Prefácio ao
livro inexistente
* Por
Marcelo Sguassábia
"Quando é que sai
o livro?", perguntam-me isso sempre. Minha resposta, definitiva e
inapelável: nunca. Se Deus quiser nunquinha, pelo menos no que depender de mim
esse equívoco não será cometido.
É confortadora a ideia
de que a publicação virtual pode ser editada a qualquer momento, e que a coluna
de jornal, tão logo seja lida (se é que será), passará a forrar gaiolas de
papagaio. Eu vejo uma espécie de segurança nessas plataformas, de
reversibilidade da obra e, consequentemente, da reputação de quem a assina.

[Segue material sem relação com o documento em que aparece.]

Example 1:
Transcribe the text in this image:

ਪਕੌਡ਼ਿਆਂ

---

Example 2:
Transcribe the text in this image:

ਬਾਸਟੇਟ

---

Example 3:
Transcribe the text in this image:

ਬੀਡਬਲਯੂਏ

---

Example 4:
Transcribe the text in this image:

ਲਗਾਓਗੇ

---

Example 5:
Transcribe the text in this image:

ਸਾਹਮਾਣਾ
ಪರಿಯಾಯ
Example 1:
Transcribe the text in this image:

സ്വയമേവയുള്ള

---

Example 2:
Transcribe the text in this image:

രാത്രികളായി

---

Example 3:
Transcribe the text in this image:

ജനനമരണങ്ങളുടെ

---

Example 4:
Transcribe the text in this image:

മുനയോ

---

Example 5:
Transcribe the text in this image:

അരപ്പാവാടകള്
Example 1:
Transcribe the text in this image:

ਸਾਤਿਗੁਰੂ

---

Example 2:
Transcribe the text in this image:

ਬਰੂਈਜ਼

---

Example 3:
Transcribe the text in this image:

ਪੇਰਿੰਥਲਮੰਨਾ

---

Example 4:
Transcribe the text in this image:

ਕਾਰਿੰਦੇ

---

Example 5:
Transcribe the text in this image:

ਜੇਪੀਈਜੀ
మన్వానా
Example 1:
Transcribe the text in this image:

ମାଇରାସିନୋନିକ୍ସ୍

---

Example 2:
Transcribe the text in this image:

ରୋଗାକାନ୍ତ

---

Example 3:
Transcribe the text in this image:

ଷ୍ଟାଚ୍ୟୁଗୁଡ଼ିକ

Nada de volume, de editora, de noite de autógrafo, de virar adorno de prateleira ou encheção de linguiça no
currículo.
O livro é um tijolo à
prova de arrependimento, é obra catalogada na Biblioteca Nacional, passa de mão
em mão e espalha-se mundo afora, ainda que seja pequena a tiragem. Se o escriba
renega a cria, não há chance de reparar o erro. A menos que faça um recall,
oferecendo recompensa por exemplar devolvido. Uma espécie de errata da obra
toda.
Um livro é um negócio
com aura de testamento, de coisa pronta e acabada. Não há o que possa ser feito
depois de impresso, e essa perspectiva é uma sentença dura demais. Nega ao
pobre do escritor a chance do control Z. A supressão de um advérbio mal
empregado, um ponto-e-vírgula que poderia muito bem ser ponto, uma palavra
repetida dentro do mesmo parágrafo, a troca de um substantivo que faria toda
diferença. Dizem que o Graciliano Ramos acordava de madrugada, cismando de
mudar uma palavra, corria à gráfica e mandava parar as máquinas para fazer a correção.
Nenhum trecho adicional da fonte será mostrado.